(DOCUMENT SECTION):
━━━━

Well, this year will be a little different.
The
main culprit is George Mason, a commuter school in suburban Virginia
that never had won a single game in the NCAA tournament until two weeks
ago.
Also headed to the national semifinals next weekend in
Indianapolis: LSU, Florida and UCLA. Like George Mason, LSU and Florida
never have won an NCAA title; UCLA dominated college basketball by
winning 10 in the 1960s and 1970s, but had fallen on harder times of
late.
Seeded 11th in their quarter of the field, George Mason is the first
team since 1986 to be slated that low and reach the Final Four. And
they're the biggest outsider — no basketball tradition to speak of, not
a member of a major conference, no superstar player — since Ivy League
school Penn made it in 1979.

━━━━

(RECORDS):

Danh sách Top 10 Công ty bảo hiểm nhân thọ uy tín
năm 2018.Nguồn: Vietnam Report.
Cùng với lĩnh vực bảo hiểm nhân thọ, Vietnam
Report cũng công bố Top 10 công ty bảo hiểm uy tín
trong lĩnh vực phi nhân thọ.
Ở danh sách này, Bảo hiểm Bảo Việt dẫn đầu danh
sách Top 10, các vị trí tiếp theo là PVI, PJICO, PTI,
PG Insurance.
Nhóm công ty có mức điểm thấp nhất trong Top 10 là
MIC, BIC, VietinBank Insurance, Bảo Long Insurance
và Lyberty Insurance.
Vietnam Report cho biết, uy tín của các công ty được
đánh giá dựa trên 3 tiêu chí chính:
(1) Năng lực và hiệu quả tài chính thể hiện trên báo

━━━━

(EXERCISE REQUIREMENTS):
**1)** Reproduce the passage of the Final Four article from "Also headed to" to "it in 1979." word for word.
**2)** Continue the Final Four article beyond its final sentence.

(ANSWERS TO THE EXERCISES):
**1)**
Also headed to the national semifinals next weekend in
Indianapolis: LSU, Florida and UCLA. Like George Mason, LSU and Florida
never have won an NCAA title; UCLA dominated college basketball by
winning 10 in the 1960s and 1970s, but had fallen on harder times of
late.
Seeded 11th in their quarter of the field, George Mason is the first
team since 1986 to be slated that low and reach the Final Four. And
they're the biggest outsider — no basketball tradition to speak of, not
a member of a major conference, no superstar player — since Ivy League
school Penn made it in 1979.

**2)**
How did they do it? With a string
of consistent, defensive-minded performances, the latest an 86-84
overtime victory over top-seeded Connecticut in the Washington Regional
final Sunday.
"We don't mind being the Cinderella," George Mason guard Tony Skinn said.
Apparently,
there was more than one pair of glass slippers lying around. This is
the first time since 1980 that none of the four teams seeded No. 1
reached the Final Four.
George Mason now faces No. 4-seeded
Florida, which knocked off another No. 1 seed, Villanova, 75-62 in the
Minneapolis Regional final.
In next Saturday's other Final Four
game, No. 4-seeded LSU will play No. 2-seeded UCLA. Led by gregarious
and 310-pound Glen "Big Baby" Davis, LSU won the Oakland Regional final
by beating No. 2 seed Texas 70-60 in overtime Saturday. UCLA defeated
No. 1 seed Memphis 50-45 at the Atlanta Regional.
"Nobody could
have predicted what we've seen — not just this afternoon, but this
whole tournament," NCAA selection committee chairman Craig Littlepage
said on the court after George Mason cut the nets down to celebrate.
"It's affirmation that this is a great game."
As anyone who's
ever participated in an NCAA pool at the office knows, there always are
upsets at this event. Hence the term, "March Madness."
But it's been quite awhile since there were this many surprises.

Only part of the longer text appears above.